HC Deb 09 May 1848 vol 98 cc808-9

SIR HENRY WILLOUGHBY wished to put a question to the Chief Commissioner of Woods and Forests respecting the public health of the neighbourhood of Westminster. There existed a very considerable degree of fever, partaking of the character of typhus, in that locality, and this was in some degree attributed to the experiments which had been made upon the sewage. He desired to be informed whether the noble Lord had any information as to the bad effects produced by the opening of drains and sewers on the sanitary state of portions of the city of Westminster. It had been stated that various drains had been opened for the purpose of deodorising, and that they emitted very noxious vapours. He had very little faith in these deodorising projects. An eminent engineer, who had turned his attention to these subjects, undertook in the presence of several Gentlemen of that House, to clarify the filthiest water. He perfectly succeeded. Admiral Owen, who was present, was so pleased with the result of the experiment, that he drank a glass of the water, which acted upon Min as an instantaneous emetic.

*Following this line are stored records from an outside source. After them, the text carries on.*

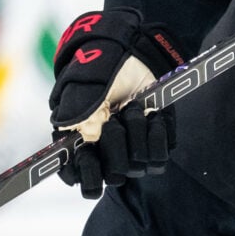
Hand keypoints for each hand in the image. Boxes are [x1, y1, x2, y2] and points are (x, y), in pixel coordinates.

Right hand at [49, 9, 186, 197]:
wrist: (133, 55)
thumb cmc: (99, 72)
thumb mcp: (79, 86)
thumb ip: (74, 112)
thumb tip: (80, 136)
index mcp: (80, 147)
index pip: (81, 180)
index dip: (86, 173)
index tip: (87, 151)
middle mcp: (106, 155)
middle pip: (115, 176)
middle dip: (115, 143)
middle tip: (113, 118)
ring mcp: (132, 153)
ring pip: (138, 166)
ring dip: (136, 132)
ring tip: (131, 107)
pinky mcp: (156, 145)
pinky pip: (160, 157)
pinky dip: (157, 134)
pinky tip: (151, 114)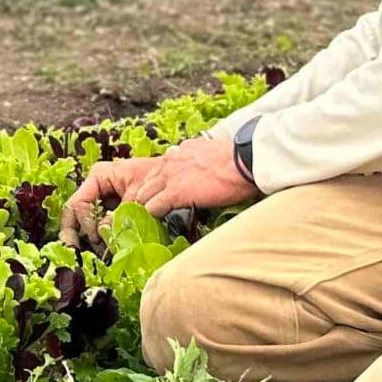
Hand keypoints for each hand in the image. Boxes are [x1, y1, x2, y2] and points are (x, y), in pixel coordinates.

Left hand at [59, 135, 256, 246]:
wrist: (245, 158)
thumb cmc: (237, 160)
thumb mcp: (210, 154)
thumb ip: (196, 161)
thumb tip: (198, 171)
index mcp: (178, 154)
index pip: (155, 173)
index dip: (151, 189)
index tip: (151, 201)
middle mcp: (168, 163)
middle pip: (142, 185)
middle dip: (138, 202)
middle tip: (135, 219)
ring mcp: (169, 177)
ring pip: (142, 197)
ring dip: (140, 212)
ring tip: (136, 228)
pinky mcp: (175, 192)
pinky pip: (152, 207)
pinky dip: (149, 218)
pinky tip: (150, 228)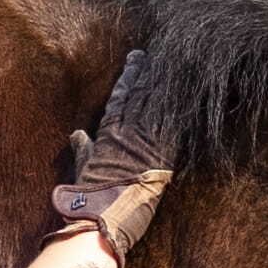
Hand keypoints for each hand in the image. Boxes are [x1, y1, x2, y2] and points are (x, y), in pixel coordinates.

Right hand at [51, 52, 175, 258]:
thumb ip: (83, 148)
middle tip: (161, 52)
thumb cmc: (89, 196)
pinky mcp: (161, 154)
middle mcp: (127, 131)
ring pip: (158, 103)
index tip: (136, 59)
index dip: (130, 76)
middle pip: (142, 93)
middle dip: (151, 71)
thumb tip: (77, 134)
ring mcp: (144, 141)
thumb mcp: (82, 167)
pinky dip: (180, 106)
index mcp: (108, 132)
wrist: (101, 214)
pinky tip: (190, 91)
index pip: (121, 96)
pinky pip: (174, 124)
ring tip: (177, 63)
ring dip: (167, 82)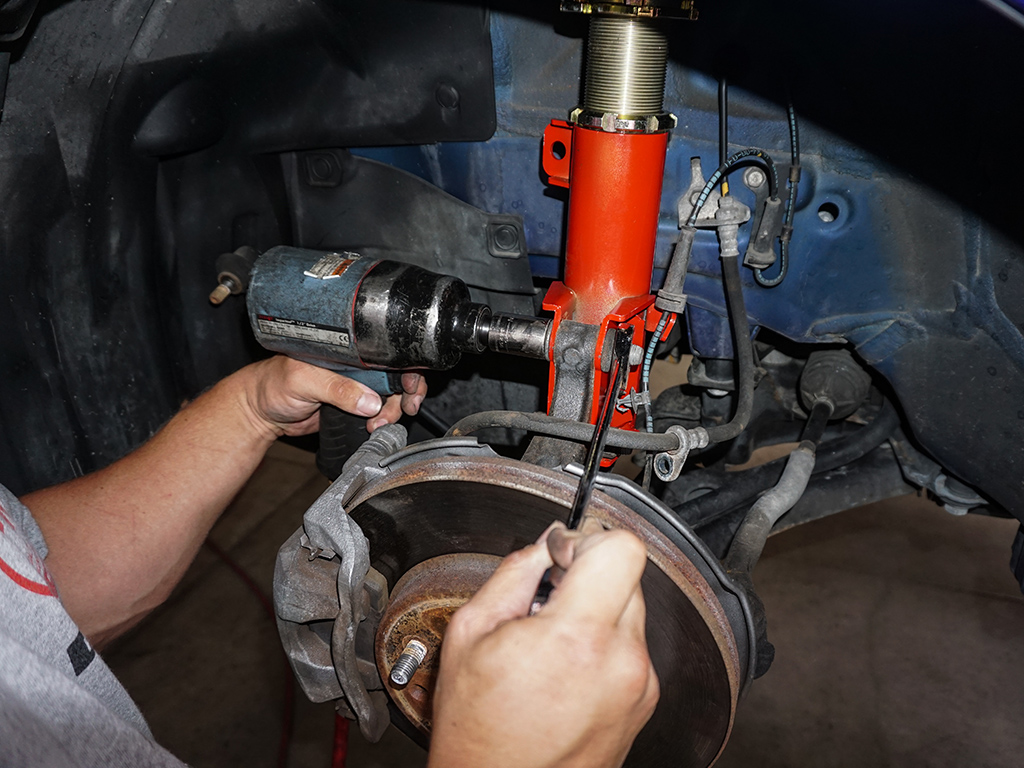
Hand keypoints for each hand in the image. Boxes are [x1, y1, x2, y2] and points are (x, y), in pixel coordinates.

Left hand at [238, 356, 426, 438]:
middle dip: (405, 395)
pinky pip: (377, 412)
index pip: (387, 353)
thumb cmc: (272, 385)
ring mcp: (356, 386)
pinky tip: (375, 427)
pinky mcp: (352, 406)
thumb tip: (369, 401)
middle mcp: (356, 365)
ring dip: (393, 412)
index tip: (410, 388)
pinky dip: (383, 421)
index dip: (406, 369)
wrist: (260, 414)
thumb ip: (336, 389)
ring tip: (377, 423)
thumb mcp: (303, 381)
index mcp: (348, 350)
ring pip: (390, 397)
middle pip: (396, 375)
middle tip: (400, 410)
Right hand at [428, 518, 658, 767]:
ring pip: (630, 611)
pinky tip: (564, 668)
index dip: (586, 540)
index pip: (622, 549)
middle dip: (586, 576)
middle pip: (627, 576)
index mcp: (578, 638)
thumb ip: (514, 574)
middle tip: (546, 599)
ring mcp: (638, 686)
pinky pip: (630, 648)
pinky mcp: (643, 702)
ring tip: (550, 641)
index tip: (560, 555)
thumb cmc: (478, 732)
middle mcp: (621, 662)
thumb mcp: (471, 633)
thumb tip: (543, 545)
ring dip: (595, 610)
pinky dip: (602, 645)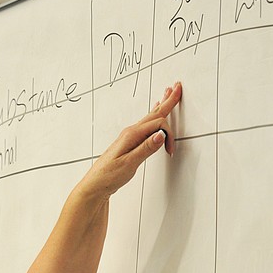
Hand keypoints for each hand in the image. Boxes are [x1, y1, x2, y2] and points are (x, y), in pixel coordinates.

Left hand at [78, 81, 181, 201]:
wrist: (95, 185)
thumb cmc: (108, 176)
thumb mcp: (129, 164)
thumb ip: (146, 149)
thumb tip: (161, 135)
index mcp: (131, 135)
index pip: (157, 124)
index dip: (168, 135)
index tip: (170, 150)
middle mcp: (130, 133)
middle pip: (154, 114)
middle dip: (168, 101)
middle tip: (177, 88)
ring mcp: (129, 137)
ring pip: (149, 118)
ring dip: (161, 106)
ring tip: (168, 95)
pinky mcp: (129, 143)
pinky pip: (145, 125)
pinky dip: (153, 117)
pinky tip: (153, 114)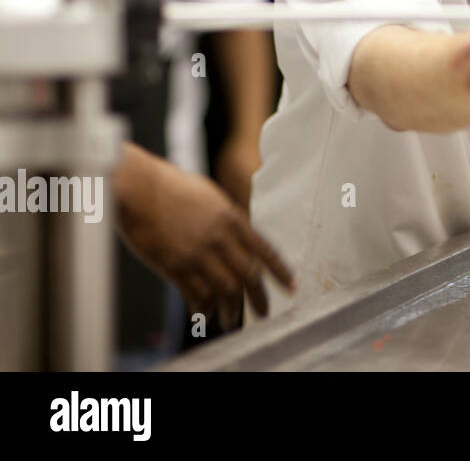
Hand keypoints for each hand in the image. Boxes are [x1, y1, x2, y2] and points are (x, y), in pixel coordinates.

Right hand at [116, 145, 294, 329]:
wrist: (138, 187)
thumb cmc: (171, 186)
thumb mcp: (211, 196)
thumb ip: (227, 218)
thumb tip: (240, 236)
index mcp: (231, 218)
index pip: (264, 250)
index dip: (280, 270)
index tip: (291, 286)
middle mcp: (219, 238)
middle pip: (248, 275)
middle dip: (259, 298)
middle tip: (264, 313)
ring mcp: (196, 254)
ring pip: (224, 290)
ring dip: (231, 309)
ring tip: (232, 322)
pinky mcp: (173, 265)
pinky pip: (195, 294)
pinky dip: (202, 307)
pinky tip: (204, 315)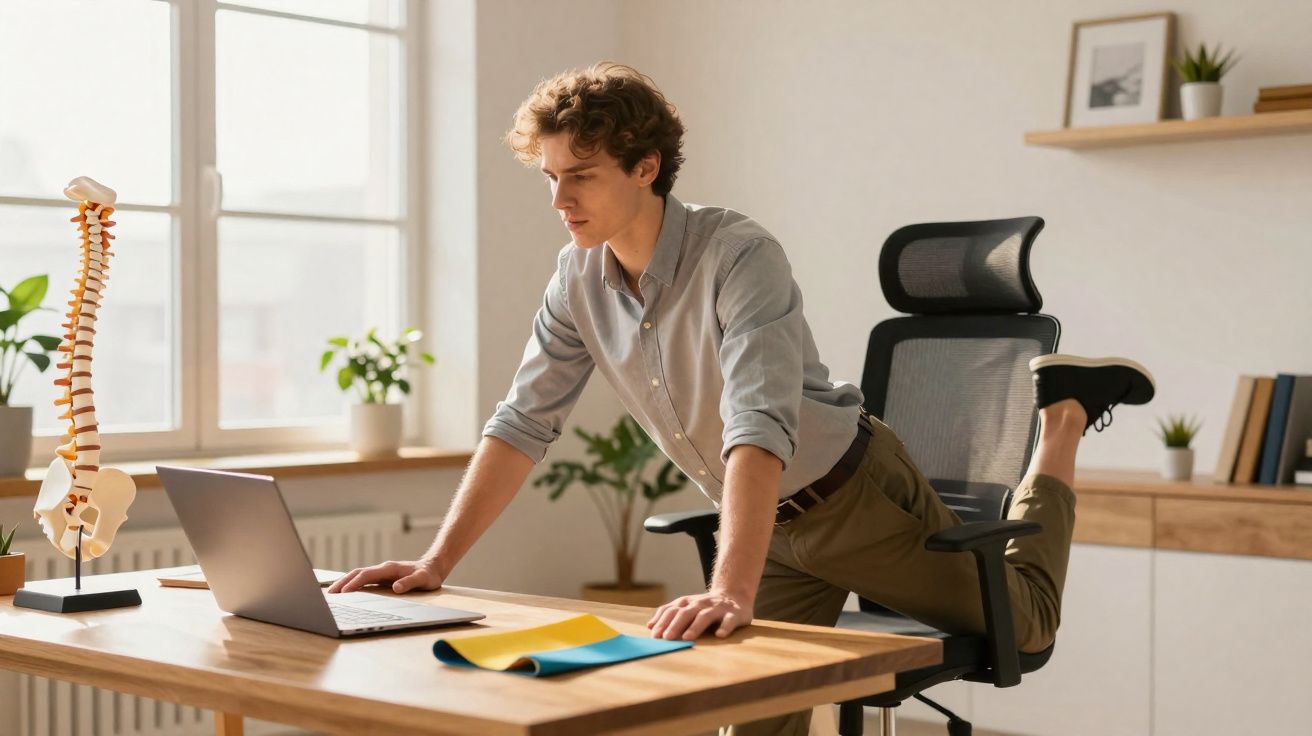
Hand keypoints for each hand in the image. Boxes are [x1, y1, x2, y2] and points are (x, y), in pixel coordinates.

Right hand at [327, 559, 443, 594]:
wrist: (433, 567)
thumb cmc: (428, 575)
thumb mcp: (423, 580)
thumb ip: (410, 583)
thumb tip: (396, 588)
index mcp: (389, 569)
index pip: (366, 575)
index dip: (354, 583)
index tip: (344, 593)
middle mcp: (382, 569)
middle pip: (357, 573)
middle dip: (342, 582)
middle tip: (329, 594)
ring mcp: (381, 573)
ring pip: (357, 575)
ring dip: (344, 582)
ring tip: (331, 593)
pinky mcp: (381, 578)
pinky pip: (362, 580)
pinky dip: (351, 584)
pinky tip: (345, 592)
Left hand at [646, 589, 753, 639]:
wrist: (735, 595)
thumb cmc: (705, 607)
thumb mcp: (687, 607)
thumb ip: (670, 615)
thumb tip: (649, 626)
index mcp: (688, 603)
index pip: (672, 610)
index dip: (662, 622)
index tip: (654, 635)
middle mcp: (701, 604)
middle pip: (685, 613)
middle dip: (675, 625)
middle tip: (667, 638)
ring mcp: (717, 608)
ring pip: (705, 616)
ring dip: (695, 627)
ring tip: (687, 638)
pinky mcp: (734, 614)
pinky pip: (729, 620)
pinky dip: (724, 627)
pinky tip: (720, 635)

LORD MORPETH said, that the hon. Gentleman was perfectly right in stating that a considerable degree of fever prevailed in the precincts of the Abbey; but as no sewer in the locality had been opened since February, he did not think it could be traced to that, but was owing to the state of the weather. He had been informed, since the hot weather had set in, that noisome smells had prevailed in other parts of the metropolis. In the precincts of Parliament he feared the drainage was deficient. He found that no cesspool had been opened since the month of February last, when a very considerable amount of frost prevailed, and when, in consequence, no harm could arise. Since the hot weather had set in, a very uniform state of ill health had been observed over the metropolis. As far as regards the precincts of Westminster, there was only one great main sewer for the carriage of offensive matter, all the remaining portion was carried away by nightmen. Dr. Vincent, the medical attendant of the Westminster School, had informed him that he had been unable to trace the presence of any fever in that neighbourhood. Recently 6,535 cesspools had been emptied in the metropolis, and he was told not only that the sanitary condition of the districts in which this had been done had been improved, but that the inhabitants had expresssed great gratitude.